We’re busy people. Between jobs, families, friends, pets, school and chores, there is often very little time-left over. What time there is feels precious and is not to be wasted.
Luckily, you don’t need to spend hours in the gym to reap the health benefits of working out. In fact, if you can put in just 20 minutes of hard work a day, you can make noticeable improvements to your fitness. Studies have shown that you can improve health markers such as blood pressure, body fat percentage and cholesterol levels and increase cardiovascular ability with serious bouts of high-intensity interval training.
What is High-Intensity Interval Training (HIIT)?

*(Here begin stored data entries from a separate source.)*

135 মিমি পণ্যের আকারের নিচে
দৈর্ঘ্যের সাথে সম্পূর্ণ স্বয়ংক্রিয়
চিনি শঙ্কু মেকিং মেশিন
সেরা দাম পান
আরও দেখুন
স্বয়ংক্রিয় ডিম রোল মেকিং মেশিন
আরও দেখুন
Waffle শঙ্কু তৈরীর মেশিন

HIIT is a training technique involving short bouts of intense, heart-pumping work followed by a period of rest. Intervals of hard work vary from a few seconds to a few minutes long. Recovery periods can last the same amount of time, if not longer, depending on heart rate and ability.
Can Anyone Do It?
HIIT is intense, no doubt about it. But every workout can be modified to take fitness level in to account. If you haven’t worked out in a long time, start off at a moderate pace and take a long recovery period. If you are a gym rat, shorten that recovery period and give it your all during your work-mode interval.
What’s So Great About HIIT?
Besides the aforementioned efficiency of HIIT (you know you can fit in 20 minutes a few times a week!), there are a numerous benefits for the healthy-but-harried human.

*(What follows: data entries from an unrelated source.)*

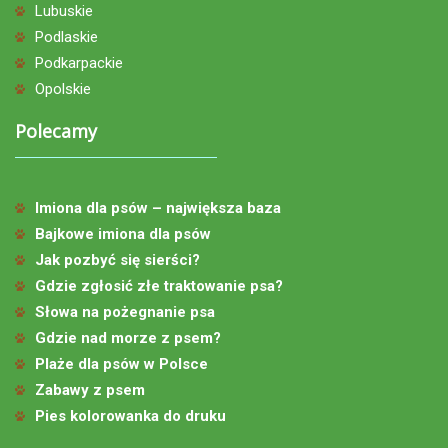
Lubuskie
Podlaskie
Podkarpackie
Opolskie
Polecamy
Imiona dla psów – największa baza
Bajkowe imiona dla psów
Jak pozbyć się sierści?
Gdzie zgłosić złe traktowanie psa?
Słowa na pożegnanie psa
Gdzie nad morze z psem?
Plaże dla psów w Polsce
Zabawy z psem
Pies kolorowanka do druku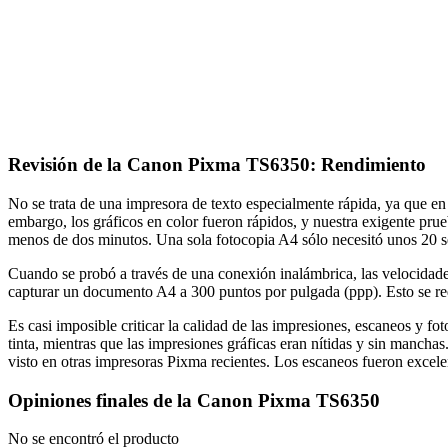
Revisión de la Canon Pixma TS6350: Rendimiento
No se trata de una impresora de texto especialmente rápida, ya que e
embargo, los gráficos en color fueron rápidos, y nuestra exigente pru
menos de dos minutos. Una sola fotocopia A4 sólo necesitó unos 20 s
Cuando se probó a través de una conexión inalámbrica, las velocidad
capturar un documento A4 a 300 puntos por pulgada (ppp). Esto se r
Es casi imposible criticar la calidad de las impresiones, escaneos y f
tinta, mientras que las impresiones gráficas eran nítidas y sin mancha
visto en otras impresoras Pixma recientes. Los escaneos fueron excele
Opiniones finales de la Canon Pixma TS6350
No se encontró el producto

- Your body goes in to fat-burning over drive for a prolonged period of time after you stop working out.
- You don’t need a gym membership or any special equipment. HIIT is as effective on the row machine as it is with a jump rope or some burpees or sprints.
- HIIT stimulates your metabolism. There is evidence that your metabolism gets a boost for up to 24 hours after a high-intensity interval workout.
- HIIT doesn’t leave room for boredom. If you are truly giving it your all during the work periods of a HIIT session, you won’t last long and you definitely won’t have the time to watch the news or read a magazine. This is a get-in and get-out type of workout. You have 20 minutes, make the most of it.